Pearl Harbor, forever synonymous with the events of Dec. 7, 1941, today faces a new threat: rising seas.
Joint Base Pearl Harbor-Hickam was called out in a new federal Government Accountability Office report on Pentagon climate preparedness for failure to consider changing long-term conditions in facility planning. Sea levels could rise more than 3 feet by 2065 at the home of the U.S. Pacific Fleet, and storms might grow more intense.
Joint Base Pearl Harbor-Hickam did not consider extreme weather and climate change effects in its most recent master plan even though it is in an area that has been subject to tropical storms, according to the GAO report released Wednesday.
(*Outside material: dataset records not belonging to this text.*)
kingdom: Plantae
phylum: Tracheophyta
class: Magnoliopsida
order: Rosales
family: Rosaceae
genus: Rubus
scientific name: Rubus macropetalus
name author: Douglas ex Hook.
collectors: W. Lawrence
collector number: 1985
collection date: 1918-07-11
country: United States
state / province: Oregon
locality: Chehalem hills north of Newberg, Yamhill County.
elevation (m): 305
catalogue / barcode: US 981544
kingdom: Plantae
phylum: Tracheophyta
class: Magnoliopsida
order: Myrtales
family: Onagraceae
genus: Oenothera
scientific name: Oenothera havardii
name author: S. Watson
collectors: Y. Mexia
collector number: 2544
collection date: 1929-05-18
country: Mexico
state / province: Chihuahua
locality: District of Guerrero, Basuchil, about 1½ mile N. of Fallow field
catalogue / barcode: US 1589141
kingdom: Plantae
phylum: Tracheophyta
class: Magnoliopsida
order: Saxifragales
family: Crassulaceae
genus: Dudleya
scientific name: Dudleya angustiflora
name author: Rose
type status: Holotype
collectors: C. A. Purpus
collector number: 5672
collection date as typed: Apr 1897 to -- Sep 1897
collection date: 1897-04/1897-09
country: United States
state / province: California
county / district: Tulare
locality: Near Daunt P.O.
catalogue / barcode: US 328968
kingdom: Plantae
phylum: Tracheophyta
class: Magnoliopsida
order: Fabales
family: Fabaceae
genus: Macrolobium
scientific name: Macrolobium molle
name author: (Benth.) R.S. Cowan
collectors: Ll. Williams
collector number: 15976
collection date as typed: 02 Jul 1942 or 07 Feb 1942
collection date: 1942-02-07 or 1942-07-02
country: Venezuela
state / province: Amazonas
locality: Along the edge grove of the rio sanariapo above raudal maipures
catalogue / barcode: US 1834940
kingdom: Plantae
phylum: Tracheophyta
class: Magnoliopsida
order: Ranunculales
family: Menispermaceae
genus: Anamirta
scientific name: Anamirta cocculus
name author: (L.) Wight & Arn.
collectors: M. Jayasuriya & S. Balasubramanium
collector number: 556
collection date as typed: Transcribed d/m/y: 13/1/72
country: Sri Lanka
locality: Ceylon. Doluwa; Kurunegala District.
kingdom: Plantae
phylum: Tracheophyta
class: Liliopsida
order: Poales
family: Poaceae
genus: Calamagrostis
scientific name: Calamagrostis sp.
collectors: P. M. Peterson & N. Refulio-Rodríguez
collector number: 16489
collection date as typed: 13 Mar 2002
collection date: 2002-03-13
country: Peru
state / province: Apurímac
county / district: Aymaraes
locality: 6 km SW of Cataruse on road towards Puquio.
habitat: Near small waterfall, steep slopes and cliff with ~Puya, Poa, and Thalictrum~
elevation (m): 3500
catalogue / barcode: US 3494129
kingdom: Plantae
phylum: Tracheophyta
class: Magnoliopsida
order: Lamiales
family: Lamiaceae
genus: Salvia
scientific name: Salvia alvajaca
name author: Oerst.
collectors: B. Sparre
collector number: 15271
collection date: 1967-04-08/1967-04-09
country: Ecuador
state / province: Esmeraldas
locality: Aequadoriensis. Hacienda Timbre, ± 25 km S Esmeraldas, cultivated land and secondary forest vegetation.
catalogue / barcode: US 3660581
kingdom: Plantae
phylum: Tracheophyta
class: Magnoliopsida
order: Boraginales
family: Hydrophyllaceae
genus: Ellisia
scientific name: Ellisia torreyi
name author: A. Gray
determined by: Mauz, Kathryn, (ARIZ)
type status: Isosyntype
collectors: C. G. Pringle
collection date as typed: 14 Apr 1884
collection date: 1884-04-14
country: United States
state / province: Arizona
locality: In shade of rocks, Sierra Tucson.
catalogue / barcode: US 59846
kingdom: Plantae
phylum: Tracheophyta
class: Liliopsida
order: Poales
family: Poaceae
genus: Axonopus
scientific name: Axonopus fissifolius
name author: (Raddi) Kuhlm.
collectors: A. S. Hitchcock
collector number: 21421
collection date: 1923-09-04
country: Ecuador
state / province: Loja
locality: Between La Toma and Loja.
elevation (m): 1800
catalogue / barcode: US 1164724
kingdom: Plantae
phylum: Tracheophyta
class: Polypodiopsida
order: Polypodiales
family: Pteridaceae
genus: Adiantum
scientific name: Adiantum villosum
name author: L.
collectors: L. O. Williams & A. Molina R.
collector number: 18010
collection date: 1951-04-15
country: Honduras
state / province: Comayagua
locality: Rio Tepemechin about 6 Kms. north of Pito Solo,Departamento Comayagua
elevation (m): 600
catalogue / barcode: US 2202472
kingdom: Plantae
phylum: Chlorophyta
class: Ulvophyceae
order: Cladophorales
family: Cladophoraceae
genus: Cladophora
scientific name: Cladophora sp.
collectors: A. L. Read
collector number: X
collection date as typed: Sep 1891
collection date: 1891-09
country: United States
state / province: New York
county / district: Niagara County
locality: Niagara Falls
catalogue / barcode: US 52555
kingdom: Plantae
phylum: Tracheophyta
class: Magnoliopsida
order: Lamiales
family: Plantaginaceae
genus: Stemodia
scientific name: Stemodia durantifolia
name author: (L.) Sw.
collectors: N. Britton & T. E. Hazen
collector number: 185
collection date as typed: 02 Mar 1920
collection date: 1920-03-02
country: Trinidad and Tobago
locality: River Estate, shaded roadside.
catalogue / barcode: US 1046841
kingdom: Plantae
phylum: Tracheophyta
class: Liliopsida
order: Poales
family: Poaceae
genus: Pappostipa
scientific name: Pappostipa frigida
The lowest elevation point on the Navy’s side of the joint Navy-Air Force base, Naval Station Pearl Harbor, is 0.6 foot below sea level. The installation stated that it plans to incorporate the effects of climate change into the next update to its facilities master plan, according to the GAO report.
The report said Pearl Harbor Naval Shipyard also did not consider extreme weather or climate change effects in its most recent master plan, although it shares the same weather and climate conditions as Joint Base Pearl Harbor- Hickam, where it’s located.
The Hawaii facilities were not alone.
The GAO studied 23 domestic military facilities to help understand risks facing the Department of Defense’s $1.2 trillion real estate portfolio. Researchers found that eight of the installations, including the two at Pearl Harbor, hadn’t yet made climate-risk analysis a regular part of infrastructure work, while the other 15 had begun to follow recent Pentagon guidance.
Only one project among the 23 installations surveyed by the GAO took climate projections into account at the design phase.
Naval Base San Diego last year was planning to replace a pier. A contractor involved in the work brought to officials’ attention sea-level-rise projections for the expected 75-year life span of the pier. As a result, the Navy raised the height of the structure by a foot.
Other installations have included some weather and climate analysis in their master plans, which are decade-ahead or longer overviews of site infrastructure development:
>> Virginia’s Langley Air Force Base, which sustained damage during Hurricane Isabel in 2003, afterward required new structures to be built at least 10.5 feet above sea level, or a foot higher than the 500-year flood plain.
>> The 611th Civil Engineer Squadron, at Joint Base Elmendorf-Richardson in Alaska, teamed up with local university experts to model coastal erosion occurring on the North Slope, where the base maintained two radar sites.
>> Officials at Camp Pendleton, Calif., last year added coastline protections while building a new aircraft landing area. Accelerated erosion was endangering an environment used for amphibious assault training.
The GAO has watched the Pentagon’s climate-planning work for several years, with an increasing focus on possible military financial risk. The report chronicles some of the auditor’s and the defense agency’s challenges since then, such as the DOD’s slow response to requests that extreme-weather damage be cataloged and shared.
“There is substantial budgetary risk resulting from weather effects associated with climate change, and these types of repairs are neither budgeted for nor clearly represented in the federal budget process,” the GAO wrote.
The agency made eight recommendations, among them that the armed forces update guidelines to include climate-risk analysis in master plans and guidance on how installations can make use of climate projections when they prepare such plans.
A Pentagon response included in the GAO report concurred with all the recommendations.